Stem workflows are built on top of the regular Stem queue runtime, but they are not just “tasks that sleep”. They add a workflow store, durable suspension state, and orchestration-specific runtime metadata.

Runtime components

StemWorkflowApp bundles:

  • runtime: workflow registration plus run execution/resume coordination once the internal workflow task is invoked
  • store: persisted runs, checkpoints, watchers, due runs, and results
  • eventBus: topic-based resume channel
  • app: the underlying StemApp with broker, backend, and worker

Internal execution task

Each workflow run is executed by an internal task named stem.workflow.run.

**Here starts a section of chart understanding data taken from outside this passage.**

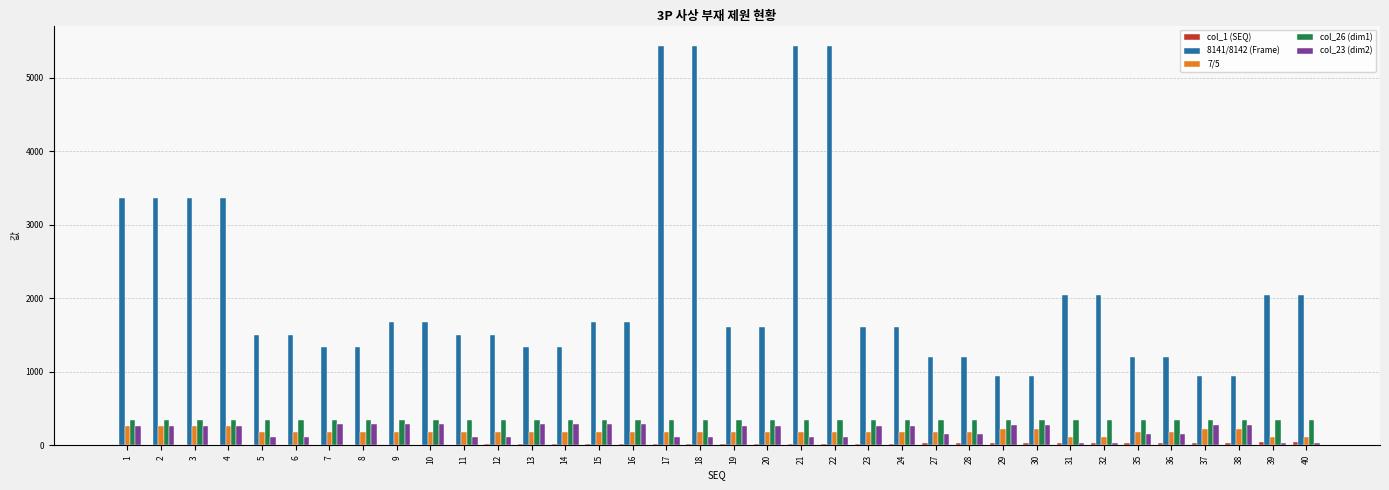

Which series changed the most between 10 and 27?

8141/8142 (Frame)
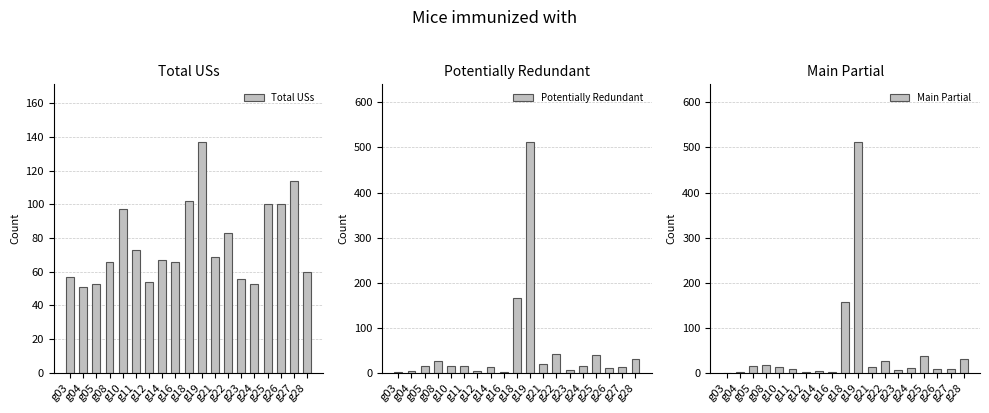

At which label does Potentially Redundant first exceed 16?

g08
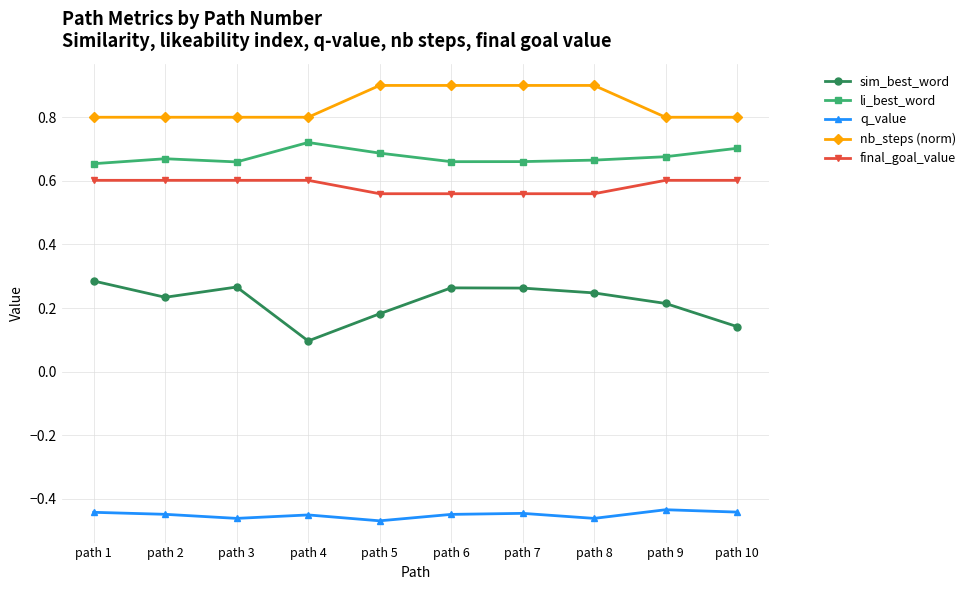

What is the sum of the nb_steps (norm) values at path 9 and path 8?

1.7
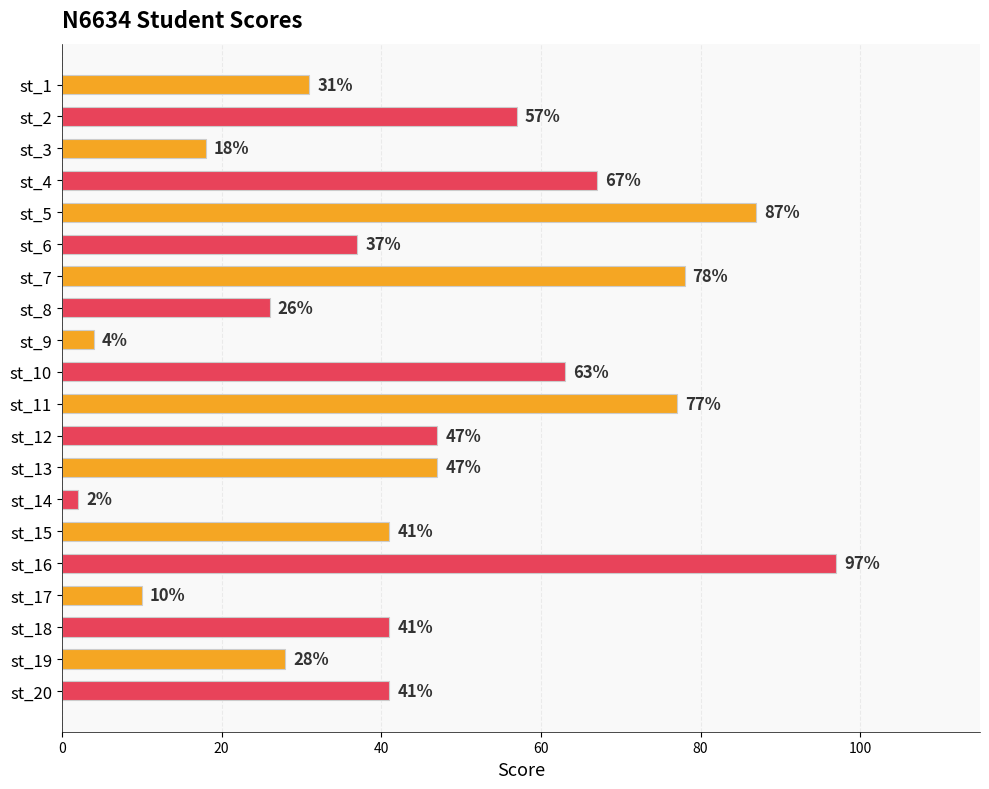

What is the difference between the second highest and minimum values?

85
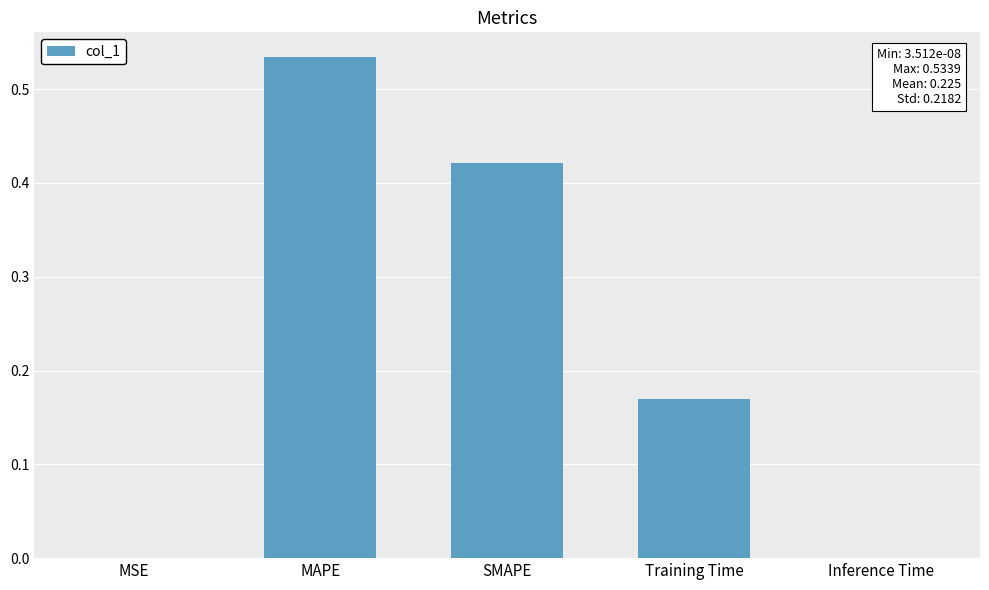

The value at Training Time is 0.1. True or false?

False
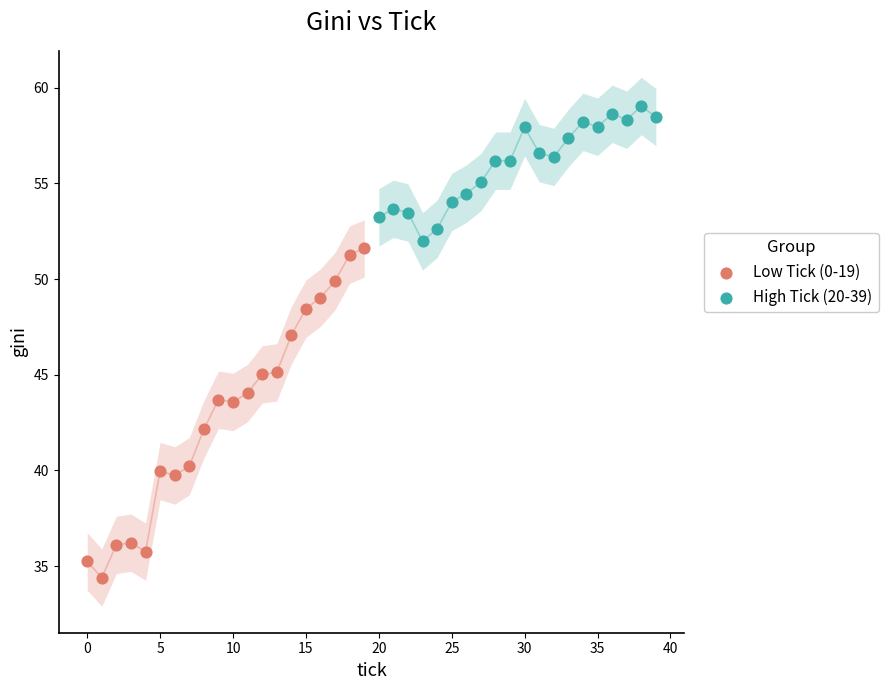

Which series reaches the minimum Y coordinate?

Low Tick (0-19)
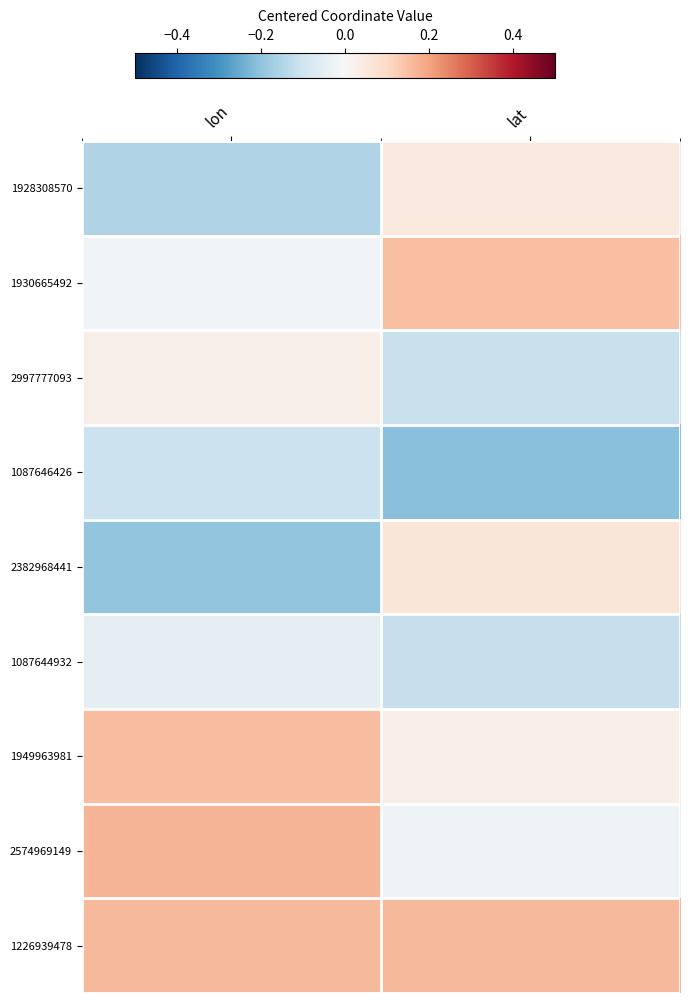

Rank the series at lat from highest to lowest value.

1226939478, 1930665492, 2382968441, 1928308570, 1949963981, 2574969149, 2997777093, 1087644932, 1087646426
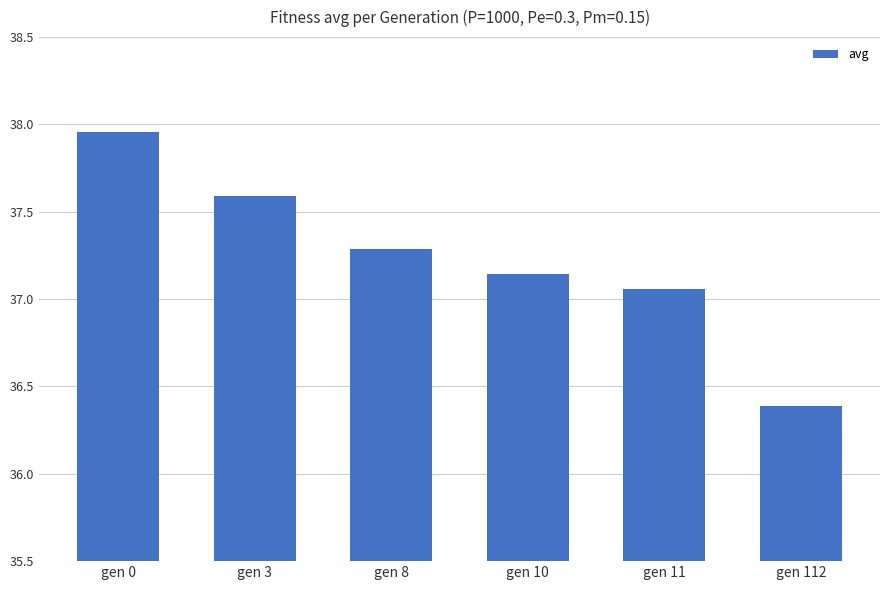

How many values are below 37?

1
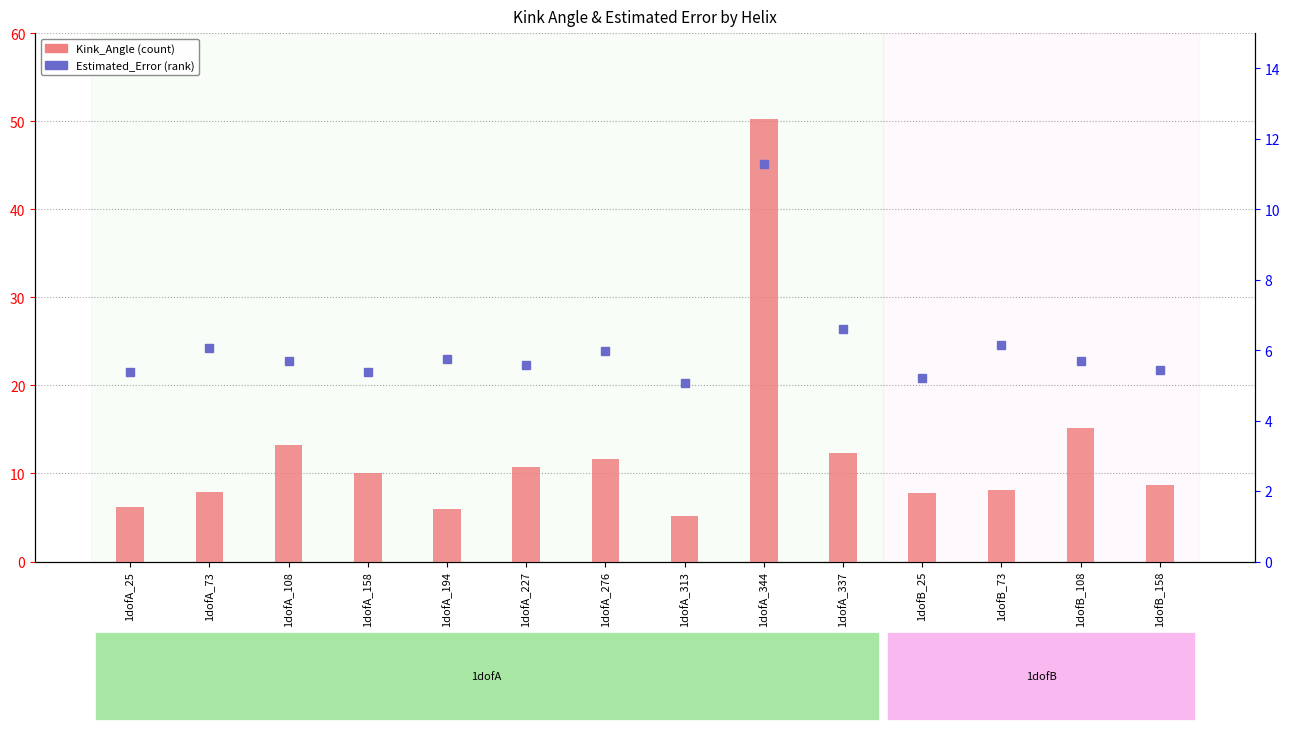

Read the Estimated_Error value at 1dofA_73.

6.0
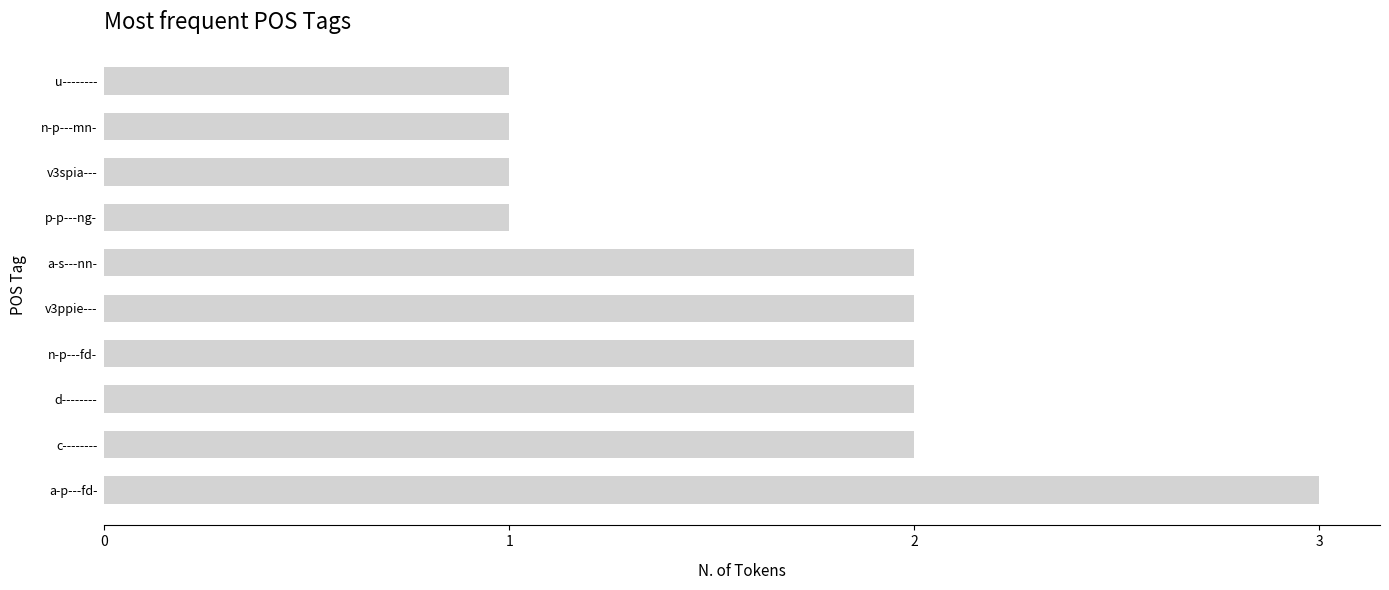

Between n-p---mn- and n-p---fd-, which is larger?

n-p---fd-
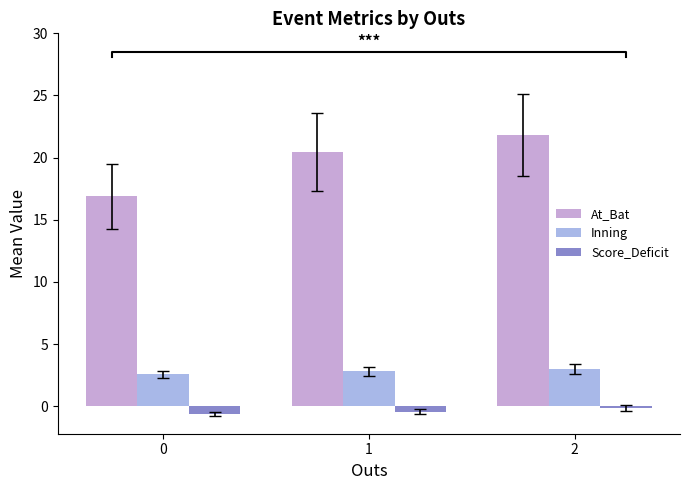

What is the total value across all series at 1?

22.8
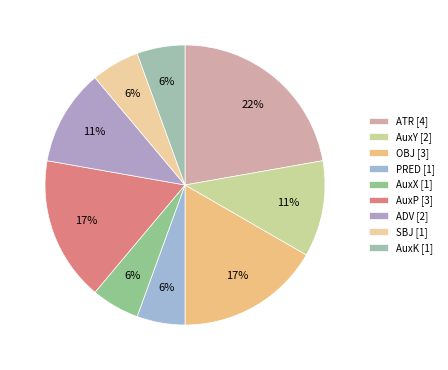

How many segments does this pie chart have?

9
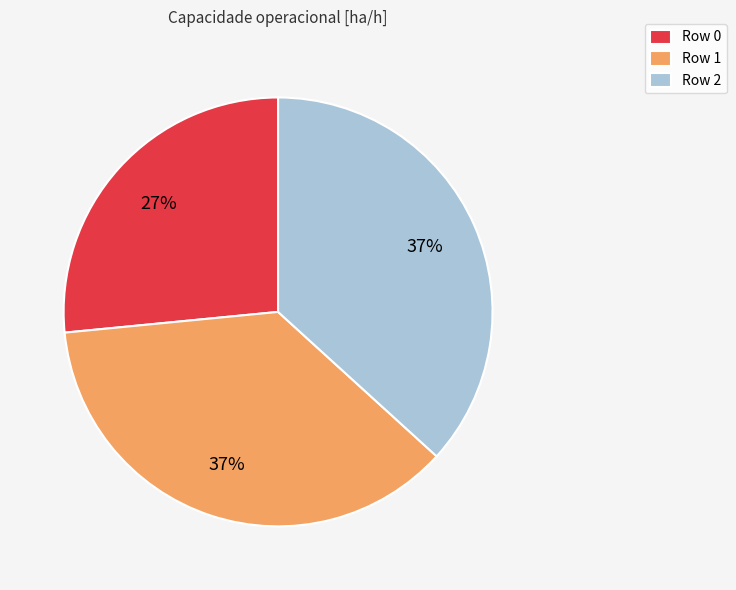

How many slices are in this pie chart?

3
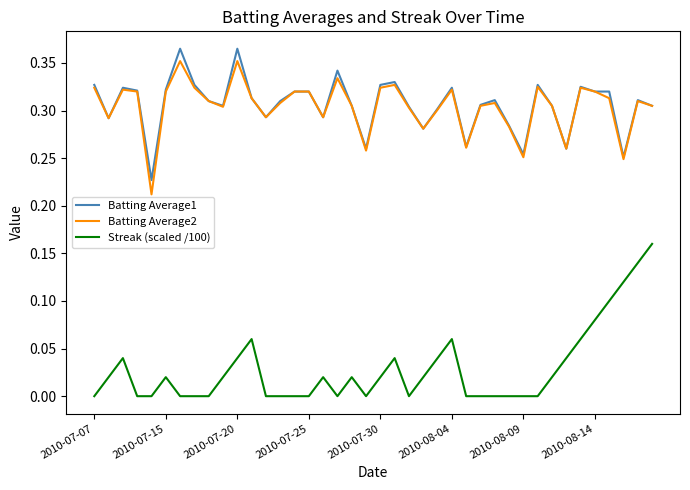

True or false: Batting Average1 and Streak (scaled /100) cross at least once.

False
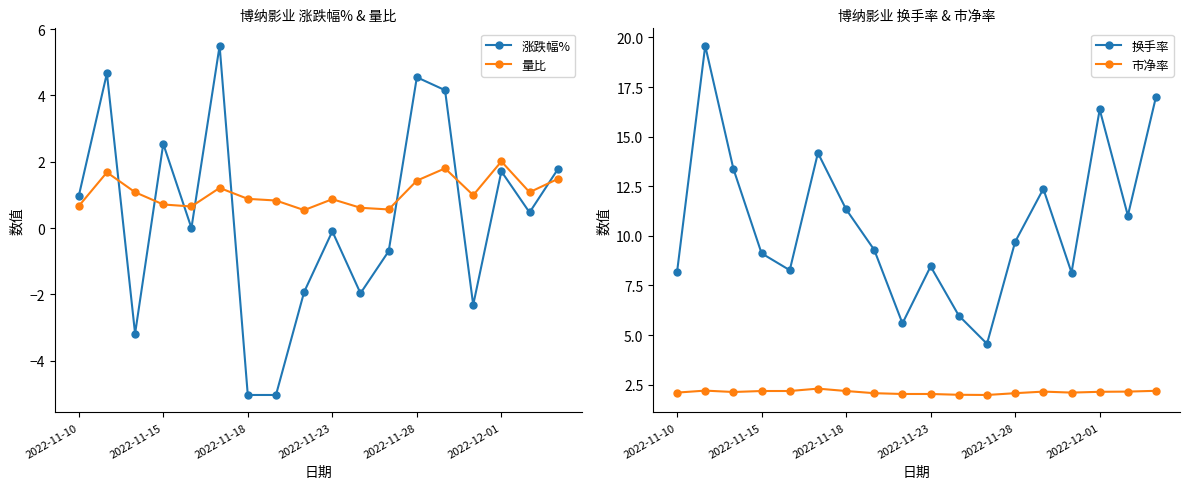

What value does the 涨跌幅% series have at 2022-11-15?

2.5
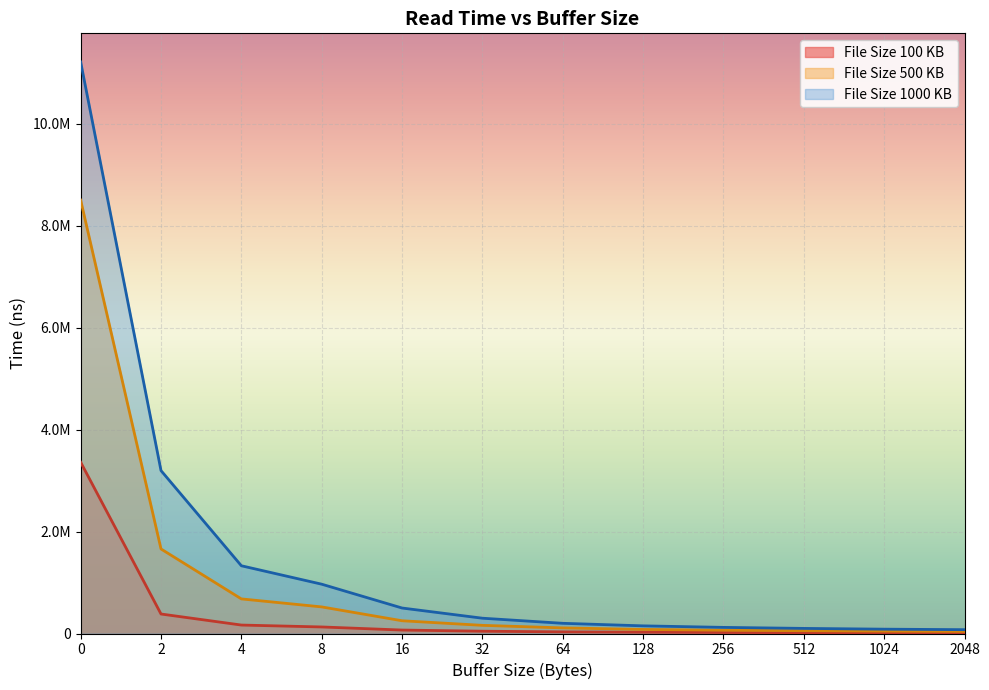

True or false: the data shows 45000 at 32.

True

That task is delivered on the orchestration queue, claimed by a worker, and then delegated into the workflow runtime.

This is why workflow logs show task lifecycle lines alongside workflow runtime lines.

State model

Stem keeps materialized workflow state in the workflow store:

  • run metadata and status
  • flow step results and script checkpoint results
  • suspension records
  • due-run schedules
  • topic watchers
  • runtime metadata such as queue and serialization info

That model is simpler to query from dashboards and store adapters, while still allowing durable resume and recovery.

Manifests

WorkflowRuntime.workflowManifest() exposes typed manifest entries for all registered workflows.

The manifest now distinguishes:

  • flow steps
  • script checkpoints

That distinction is reflected in the dashboard and generated metadata so script workflows no longer look like they are driven by a declared step list.

Leases and recovery

Workflow runs are lease-based.

  • a worker claims a run for a finite lease duration
  • the lease is renewed while the run is active
  • another worker can take over after lease expiry if the first worker crashes

Operational guidance:

  • keep workflow lease duration at or above the broker visibility timeout
  • renew leases before visibility or lease expiry
  • keep clocks in sync across workers

Those constraints determine whether recovery is clean under crashes or network delays.